Das zentrale Thema des Buches ist für mich die Frage: Welches Leben wünsche und „brauche“ ich? Und wie weit würde ich gehen, um mein Ziel zu erreichen?
Mabel lernen wir zu Beginn der Geschichte als ein Mädchen kennen, dass an Unscheinbarkeit nicht zu übertreffen ist. Mit nur wenig Selbstbewusstsein ausgestattet und ohne eigene Wertschätzung trifft sie auf die reiche, verwöhnte und ziemlich arrogante Ev, die sie lange Zeit wie Luft behandelt. Mabel wünscht sich nichts sehnlicher als dem tristen Dasein, in dem sie lebt zu entfliehen. Sie ist absolut fasziniert von dem glamourösen Leben der Winslows und möchte so gern dazugehören. Im Verlauf ihres Aufenthaltes auf Winloch entpuppt sich aber die scheinbar perfekte Welt als das, was sie in Wirklichkeit ist: ein marodierender menschlicher Morast. Kein Familienmitglied hält das was sein äußeres Erscheinungsbild verspricht. Die blütenweise Fassade verdeckt lauter kleinere und größere Laster der einzelnen Familienmitglieder bzw. Ungereimtheiten in der Familienvergangenheit, so dass Mabel langsam ein immer beunruhigerendes Gefühl bekommt und an der Vollkommenheit zu zweifeln beginnt. Dennoch lässt sie sich immer wieder manipulieren, sobald ihr jemand etwas gutes tut. Dankbar nimmt sie jeden „zugeworfenen Brocken“ an und verliert sich in Gedanken an eine glückliche Zukunft im Kreise der „neugewonnenen Freunde“. Mabel hat mir anfangs gar nicht gefallen. Verglichen mit Ev hat sie natürlich liebenswerte Eigenschaften an sich.

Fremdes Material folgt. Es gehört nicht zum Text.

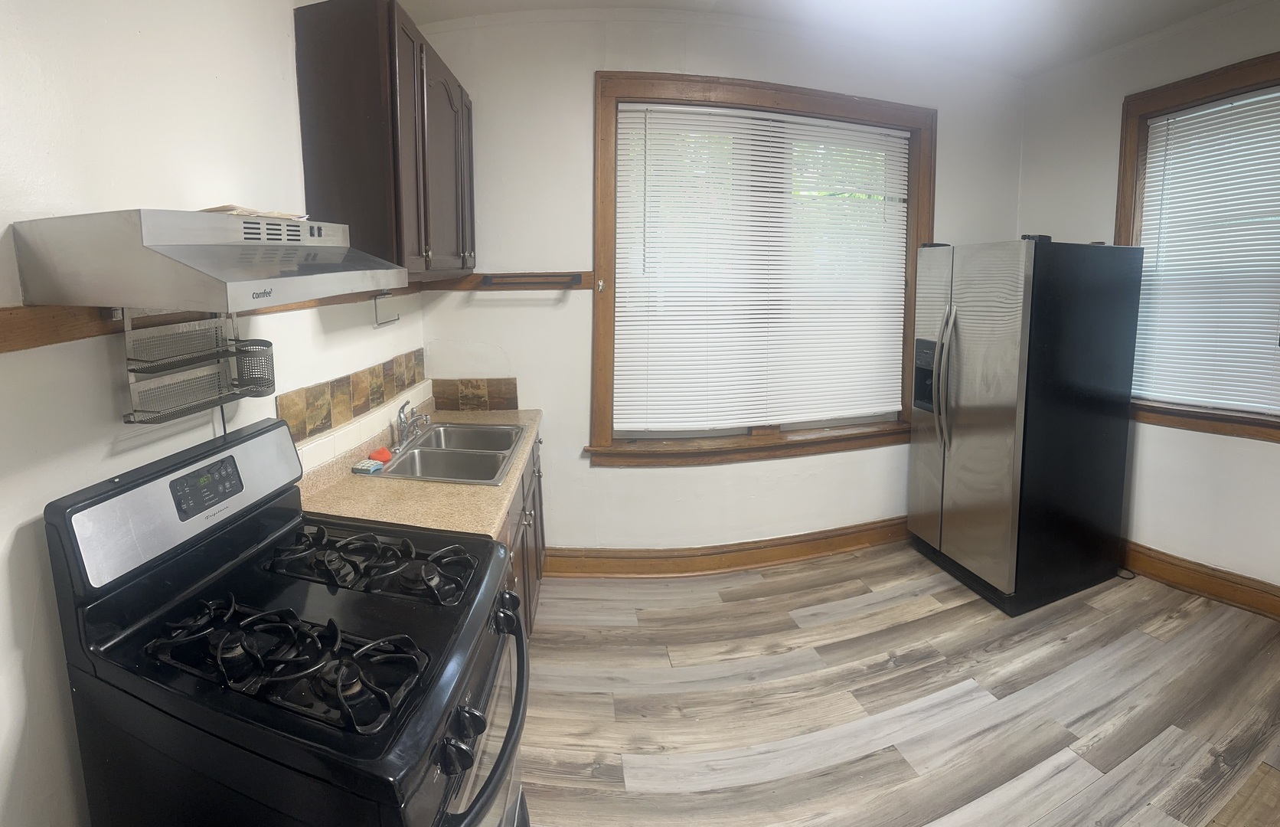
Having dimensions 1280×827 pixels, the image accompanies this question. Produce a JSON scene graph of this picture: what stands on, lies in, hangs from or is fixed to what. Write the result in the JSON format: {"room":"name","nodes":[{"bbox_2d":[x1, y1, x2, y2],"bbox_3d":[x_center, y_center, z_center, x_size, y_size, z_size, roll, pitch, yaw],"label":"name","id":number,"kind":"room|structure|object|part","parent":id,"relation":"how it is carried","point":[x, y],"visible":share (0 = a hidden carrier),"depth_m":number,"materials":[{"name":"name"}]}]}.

Dennoch verhält sie sich meiner Meinung nach immer wieder widersprüchlich. Ihr Verstand lässt sie aufhorchen; ihre Sehnsucht nach Anerkennung und einem Leben, wie es die Familie Winslow vorlebt ist jedoch zu dominant. Eigentlich erkennt sie schon früh verschiedene unangenehme Eigenheiten, allen voran Ev betreffend, aber auch an deren Eltern und Geschwister. Ihr Wunsch nach Intergration ist allerdings wesentlich größer, bis sie sich schließlich entscheiden muss, ob sie mit dem entdeckten Wissen leben kann und selbst Teil dieser korrupten trügerischen Familie werden will.

Die Geschichte wird aus der Sicht von Mabel erzählt, wodurch zu Beginn die Undurchsichtigkeit verschiedener Ereignisse und Erlebnisse besonders verstärkt werden. Der Leser kann sich....genau wie Mabel..... nie ganz sicher sein, in welche Richtung er geführt wird. Die Autorin bedient sich dabei einer sehr schönen lebhaften Erzählweise. Die Figuren sind sehr bildlich gezeichnet. Auch fand ich die Beschreibungen von Winloch und Umgebung sehr visuell. Man hatte das Feriendomizil mit dem See, dem Wald und den Ferienhäuschen direkt vor Augen. Einziges Manko an der Schreibweise waren für mich die immer wieder verwendeten Schachtelsätze, die den Lesefluss aufgrund ihrer umständlichen Formulierung teilweise erheblich gestört haben. Sie waren zwar nicht permanent präsent; wenn sie aber aufgetaucht sind, haben sie schon ein wenig Unruhe
verursacht. Die Handlung wird aber schlüssig erzählt. Einige Dinge blieben für mich am Ende unklar. Weiterführende Informationen und/oder Erklärungen wären hilfreich gewesen; waren aber alles in allem nicht zwingend erforderlich.

Zu Beginn fand ich die Geschichte nur interessant; für meinen Geschmack ist sie eine ganze Weile so vor sich hin dahingeplätschert. Ab der 2. Hälfte hat sie aber stetig an Spannung gewonnen und war zum Schluss doch noch ein richtiger Pageturner.

„Bittersweet“ ist für mich auf jeden Fall ein empfehlenswerter Roman über die Selbstfindung eines jungen Menschen, der sich zunächst, ohne jeglichen Widerspruch und trotz vorhandenen Zweifeln, lenken und leiten lässt und schließlich über sich hinauswächst....eine außergewöhnliche Entwicklung, die etwas Zeit benötigt hat, sich zu entfalten.